La population québécoise âgée de 15 à 64 ans connaît à l'heure actuelle un virage abrupt. De 2001 à 2012, elle a augmenté en moyenne de 35 000 personnes par année. Cette année, en 2013, la hausse ne sera que de 10 000 personnes. Puis, de 2014 à 2020, elle va diminuer de 10 000 personnes par année. L'importance de cette catégorie d'âge lui vient du fait qu'elle constitue le principal bassin de recrutement des travailleurs. La chute de notre population des 15-64 en nombre absolu aura des conséquences majeures pour la création d'emploi et la croissance économique dans les années à venir.

Du côté de l'emploi, le taux de participation des 15-64 à la population active va certainement continuer à augmenter. Nos jeunes sont plus scolarisés. Nos familles sont mieux outillées pour concilier travail et famille. Nos travailleurs d'âge mûr sont plus prêts qu'autrefois à travailler passé l'âge de 55 ou de 60 ans. Mais toute cette activité accrue s'appliquera à une population en déclin. Elle ne pourra empêcher la création d'emploi de ralentir. En moyenne, depuis 15 ans, l'économie québécoise a créé des emplois à un rythme de plus de 50 000 par année. Après 2013, nous serons chanceux si nous réussissons à dépasser une moyenne de 20 000 par année.

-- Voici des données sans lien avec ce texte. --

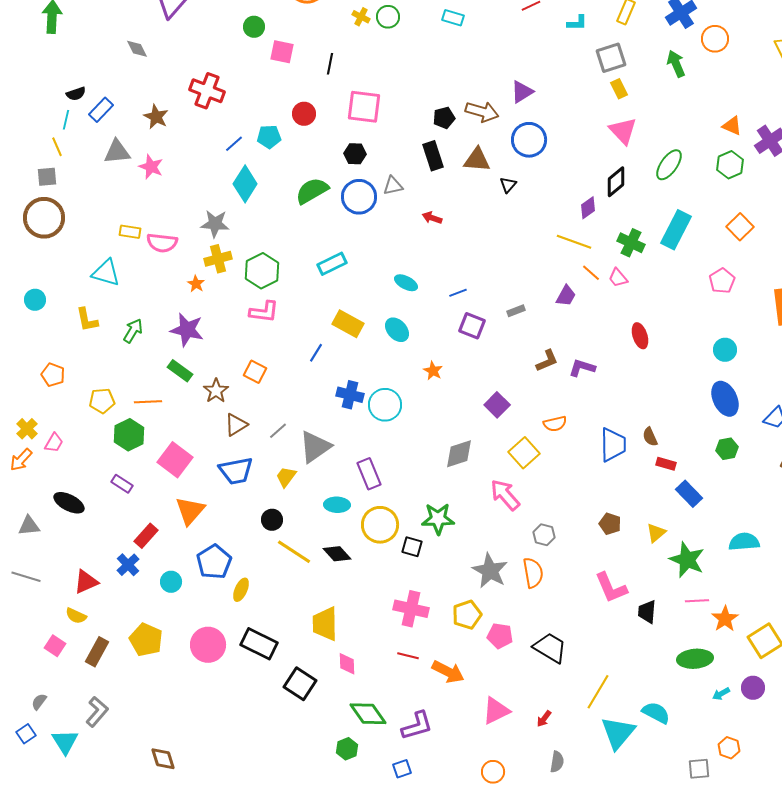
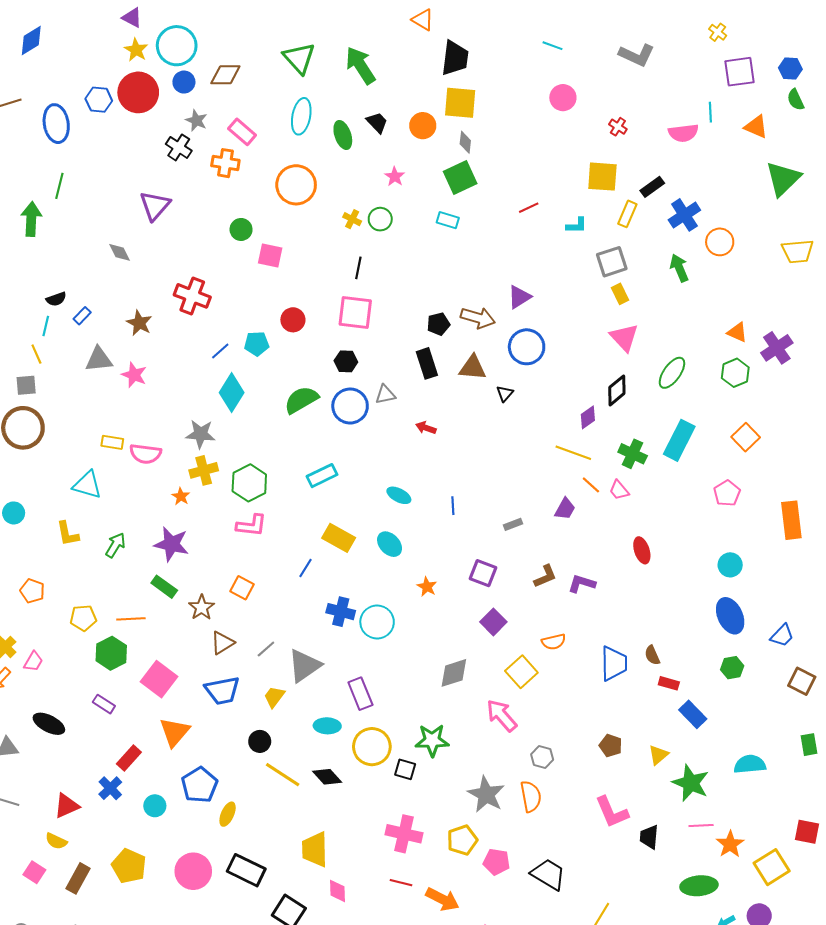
black line: (330, 64) -> (358, 268), moved
blue rectangle: (101, 110) -> (82, 316), size x0.7
blue line: (458, 293) -> (453, 506), turned -72
purple square: (472, 326) -> (483, 573), moved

Il y aura aussi des conséquences pour la croissance économique. Depuis 25 ans, inflation déduite, le revenu intérieur du Québec a progressé en moyenne de 2% par année. Mais désormais, avec moins d'emplois créés, l'économie va produire moins. Et avec une production moindre, le revenu va augmenter moins vite. Quelle sera l'importance du ralentissement? Tout va dépendre du progrès des technologies et de l'organisation du travail - de la «productivité» de l'économie, en somme. Si la tendance observée au cours des 25 dernières années se maintient de ce côté, il faut prévoir un taux de croissance annuel moyen de l'économie non plus de 2% par année, mais de 1,5% ou moins, d'ici 2020.

Il est important de prendre note de ces développements, car ils sont majeurs. Le faible taux de croissance de l'économie québécoise en 2013 - probablement autour de 1% - a suivi la tendance à peu près identique de l'économie nord-américaine en termes de croissance par habitant d'âge actif. Mais il reflète en même temps l'avènement du choc démographique avec lequel le Québec devra composer dans les années à venir. Il y aura des hauts et des bas autour des normes annuelles de 20 000 pour la création d'emploi et de 1,5% ou moins pour la croissance. Mais en moyenne, ce sont ces normes qui vont définir la tendance.

L'économie du Québec n'avance pas sans difficulté, dont la première est certainement la progression à pas de tortue de sa productivité par heure travaillée. Mais tous les participants aux débats publics sur l'économie doivent également reconnaître que notre faible croissance économique est due pour une bonne part au choc démographique, qui nous frappe plus tôt et avec plus de force qu'ailleurs en Amérique du Nord. Les normes changent, il faut ajuster le focus.